Young Jeezy
After scoring a commercial breakthrough in 2005 with Let’s Get It: Thug Motivation 101—a collection of gruff, big-balled boasts about his conquests in the drug game—Georgia rapper Young Jeezy quickly dropped two new full-length albums over the next three years. But since then, Jeezy has been mostly silent: He announced the release of his fourth album (and third in the Thug Motivation series) several times, but ultimately failed to deliver a finished product. But now, finally, comes Thug Motivation 103: Hustlerz Ambition, Jeezy’s grand reinstatement into hip-hop featuring guest spots from Jay-Z, André 3000, and Snoop Dogg. Jeezy is also the subject of a new documentary, A Hustlaz Ambition, that digs into his troubled past, including his stint as a crack dealer at age 11. The A.V. Club talked to Young Jeezy about what delayed TM103, what defines a true hustler, and why he’s married to the streets.
The A.V. Club: Congratulations on finally releasing Thug Motivation 103: Hustlerz Ambition. The delays had to be frustrating.
Young Jeezy: Nah. It’s one of those things that you just ride out—all the chitter and the chatter. People had to know when I was working on this project that I wasn’t gonna let up, lay down, or give in. I was gonna get it, and when it’s right, it was gonna be right. You gotta understand, I did this shit for my people and my culture. I felt like going into the new year, 2012, my people needed motivation and inspiration. So that was always my goal. You gotta understand, I don’t do the quotas and the deadlines that the label do. That’s on them.
AVC: Why did you release two mixtapes this year (The Real Is Back and The Real Is Back 2) when your studio album still wasn’t finished?
YJ: I just felt like I just had to keep that music flowing, especially for my diehards that have been riding for me. I just had to let them know that I was still working on the album and they’re gonna love it.
AVC: What exactly caused Thug Motivation 103 to be delayed for so long?
YJ: I ain’t the one for making excuses, man, but I had a couple things going on around me—obviously [my producer] Shawty Redd was going through a few things. [Redd was arrested on murder charges on New Year’s Day 2010. He was cleared of those charges on November 3, 2011. —ed.] There were a lot of things, but I never stopped working. I just took all that in and did what a true boss would do and just stayed grounded and stayed focused and kept working on the music and everything worked itself out.
AVC: There have been a lot changes to the tracklist since you started releasing singles from 103 earlier this year. How many tracks did you record?

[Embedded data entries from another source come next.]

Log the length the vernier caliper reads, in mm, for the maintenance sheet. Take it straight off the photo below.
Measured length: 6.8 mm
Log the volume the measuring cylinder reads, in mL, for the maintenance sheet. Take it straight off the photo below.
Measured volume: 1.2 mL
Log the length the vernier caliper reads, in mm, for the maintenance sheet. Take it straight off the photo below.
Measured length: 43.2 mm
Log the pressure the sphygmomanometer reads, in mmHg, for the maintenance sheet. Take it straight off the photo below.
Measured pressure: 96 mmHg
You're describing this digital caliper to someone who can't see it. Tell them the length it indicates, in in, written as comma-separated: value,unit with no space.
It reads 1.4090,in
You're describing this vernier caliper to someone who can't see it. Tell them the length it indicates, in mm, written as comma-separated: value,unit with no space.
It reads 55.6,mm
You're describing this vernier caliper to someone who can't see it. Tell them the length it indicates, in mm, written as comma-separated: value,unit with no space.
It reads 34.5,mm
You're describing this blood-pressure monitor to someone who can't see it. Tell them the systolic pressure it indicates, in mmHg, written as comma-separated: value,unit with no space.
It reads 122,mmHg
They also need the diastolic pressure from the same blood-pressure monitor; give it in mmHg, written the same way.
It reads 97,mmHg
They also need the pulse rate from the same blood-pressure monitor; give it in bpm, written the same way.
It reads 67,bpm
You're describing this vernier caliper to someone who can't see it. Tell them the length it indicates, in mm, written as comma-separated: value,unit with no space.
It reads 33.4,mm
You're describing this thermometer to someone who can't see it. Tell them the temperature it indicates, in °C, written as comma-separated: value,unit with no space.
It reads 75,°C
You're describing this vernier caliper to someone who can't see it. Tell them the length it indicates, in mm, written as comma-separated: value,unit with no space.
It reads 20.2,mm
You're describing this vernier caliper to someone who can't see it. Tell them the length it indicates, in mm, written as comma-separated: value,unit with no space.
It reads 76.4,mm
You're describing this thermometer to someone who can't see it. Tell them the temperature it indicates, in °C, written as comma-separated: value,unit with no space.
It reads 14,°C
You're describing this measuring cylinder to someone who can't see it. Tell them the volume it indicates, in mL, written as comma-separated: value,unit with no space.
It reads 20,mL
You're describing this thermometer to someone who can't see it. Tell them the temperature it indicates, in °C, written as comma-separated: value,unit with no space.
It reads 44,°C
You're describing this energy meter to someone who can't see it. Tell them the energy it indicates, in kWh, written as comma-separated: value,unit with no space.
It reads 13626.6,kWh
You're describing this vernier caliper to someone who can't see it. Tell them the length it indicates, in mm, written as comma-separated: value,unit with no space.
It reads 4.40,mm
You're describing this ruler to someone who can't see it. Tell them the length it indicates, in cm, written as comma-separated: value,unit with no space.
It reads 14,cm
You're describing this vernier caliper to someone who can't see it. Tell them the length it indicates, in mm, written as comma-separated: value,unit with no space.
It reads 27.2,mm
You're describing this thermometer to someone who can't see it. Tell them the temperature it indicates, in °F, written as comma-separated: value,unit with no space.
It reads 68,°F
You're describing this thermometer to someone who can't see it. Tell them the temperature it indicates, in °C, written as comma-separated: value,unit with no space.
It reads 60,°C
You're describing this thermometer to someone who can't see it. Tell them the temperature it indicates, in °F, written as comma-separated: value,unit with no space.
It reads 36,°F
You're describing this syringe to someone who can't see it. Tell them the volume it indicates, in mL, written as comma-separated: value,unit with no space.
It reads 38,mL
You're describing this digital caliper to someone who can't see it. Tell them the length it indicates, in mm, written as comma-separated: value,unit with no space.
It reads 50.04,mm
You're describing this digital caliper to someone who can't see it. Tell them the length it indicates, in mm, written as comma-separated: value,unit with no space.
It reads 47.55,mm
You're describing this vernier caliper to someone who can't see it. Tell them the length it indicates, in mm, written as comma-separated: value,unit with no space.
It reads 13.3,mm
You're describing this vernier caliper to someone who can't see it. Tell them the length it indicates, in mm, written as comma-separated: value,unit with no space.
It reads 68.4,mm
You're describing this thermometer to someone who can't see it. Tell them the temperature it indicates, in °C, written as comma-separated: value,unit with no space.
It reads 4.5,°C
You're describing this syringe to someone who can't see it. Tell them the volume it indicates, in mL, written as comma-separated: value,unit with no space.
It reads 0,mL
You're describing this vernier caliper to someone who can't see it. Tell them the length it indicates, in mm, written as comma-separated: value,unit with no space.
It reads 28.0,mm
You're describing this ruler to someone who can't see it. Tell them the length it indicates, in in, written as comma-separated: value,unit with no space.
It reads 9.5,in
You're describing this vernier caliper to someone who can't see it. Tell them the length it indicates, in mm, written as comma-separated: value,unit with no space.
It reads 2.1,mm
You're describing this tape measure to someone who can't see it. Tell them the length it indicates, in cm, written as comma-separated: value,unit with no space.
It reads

YJ: Um, I recorded a few. But one thing about me, I know what’s for an album, and I know what’s for a mixtape. I think a lot of the stuff that I was recording in earlier projects was mixtape music. And that’s what I was doing—I was recording mixtape music. When I got an album song that I knew was an album song, that’s what I stuck with. It was just one of those things, man. I was pretty much just putting together the outline and it’s like, 103 to me is pretty much all my albums in one: There’s a little bit of Thug Motivation 101, a little bit of Inspiration, a little bit of The Recession. They all kinda combine to make this one project, which is TM103: Hustlerz Ambition.